Hirsch: Land lässt Städten zu wenig Luft
Oberbürgermeister Thomas Hirsch (CDU) aber tritt auf die Euphoriebremse. „Die Haushaltsberatungen 2022 werden erneut sehr schwierig“, sagt er. „Es gibt Kostensteigerungen in allen Bereichen und die Einnahmen liegen noch nicht wieder auf Vor-Pandemie-Niveau.“ Und mit Blick auf die jüngsten Diskussionen um freiwillige Leistungen im sozialen Bereich – Stichwort „Landau-Pass“ – bekräftigt der Stadtchef, dass die aufsichtsbehördlichen Vorgaben nur wenig Spielraum zuließen. Landau fehle – wie vielen anderen rheinland-pfälzischen Städten auch – schlichtweg das Geld. Hirsch lobt das Engagement des Vereins, der 2018 mit dem Ehrenamtspreis der Stadt Landau ausgezeichnet wurde. Als Jugenddezernent wisse er um die Bedeutung der Farm. Solche außerschulischen Lernorte, darunter auch die Zooschule oder Waldwerkstatt, seien sehr wertvoll für die Kinder- und Jugendarbeit in der Stadt, betont er. Deswegen seine Forderung als Oberbürgermeister und als stellvertretender Vorsitzender des rheinland-pfälzischen Städtetags: „Die Städte brauchen finanziell Luft für soziale Aufgaben und vor allem die Möglichkeit, Jugendförderung zu finanzieren.“ Dies setze aber eine insgesamt angemessene Finanzausstattung der Kommunen voraus, erklärt Hirsch, die in Rheinland-Pfalz noch immer nicht gegeben sei. Statt Hoffnung zu machen, bedenkt er die Jugendfarm mit einer Spende in Höhe von 3000 Euro aus der Sparkassenstiftung.

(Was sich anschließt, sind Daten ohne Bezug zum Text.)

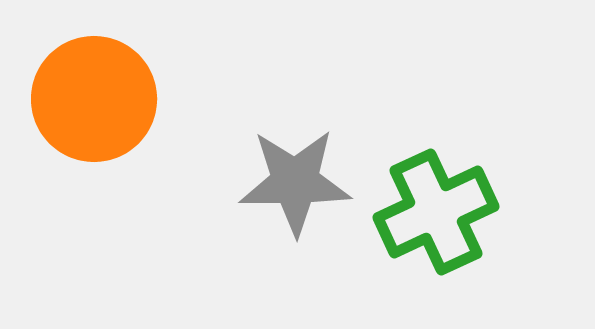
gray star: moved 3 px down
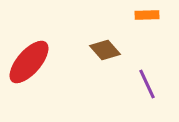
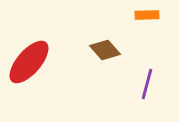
purple line: rotated 40 degrees clockwise
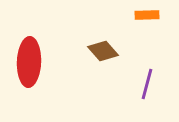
brown diamond: moved 2 px left, 1 px down
red ellipse: rotated 39 degrees counterclockwise
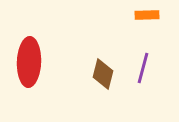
brown diamond: moved 23 px down; rotated 56 degrees clockwise
purple line: moved 4 px left, 16 px up
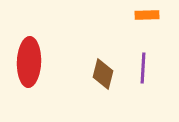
purple line: rotated 12 degrees counterclockwise
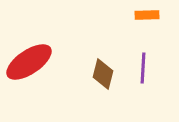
red ellipse: rotated 54 degrees clockwise
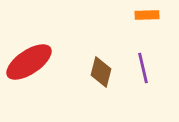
purple line: rotated 16 degrees counterclockwise
brown diamond: moved 2 px left, 2 px up
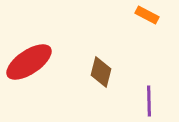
orange rectangle: rotated 30 degrees clockwise
purple line: moved 6 px right, 33 px down; rotated 12 degrees clockwise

Werden Angebote gestrichen?
Flörchinger bleibt dennoch optimistisch. Sie hofft auf Stimmen in der Stadt, die sich für ihren Verein einsetzen. „Was wir machen, wird gesehen und gewürdigt. Aber es darf nicht nur beim Lob bleiben. Unsere Kinder müssen uns mehr Wert sein als Worte“, betont sie. „Es wäre schön, wenn die Stadt den nächsten Schritt wagt und mit uns diese Ehe eingeht.“ Denn das Potenzial der Jugendfarm sei längst nicht ausgeschöpft. Beispielsweise würde die Pädagogin das Gelände gern an zwei Nachmittagen in der Woche für Familien öffnen. Vorstellbar wäre auch ein zusätzlicher Nachmittag nur für Kinder und mehr Angebote für Schulklassen. „Die Jugendfarm hat Hort-Charakter, das Gelände wäre dafür optimal“, sagt Flörchinger. Ideen hat sie jedenfalls viele. Auch eigene Tiere wünscht sich die Landauerin schon lange. Aber anstatt das Projekt Kinder- und Jugendfarm weiter vorantreiben zu können, müsse sie darüber nachdenken, Angebote zu streichen. „Das wäre der schlimmste Fall, den ich gerne verhindern würde“, sagt Flörchinger.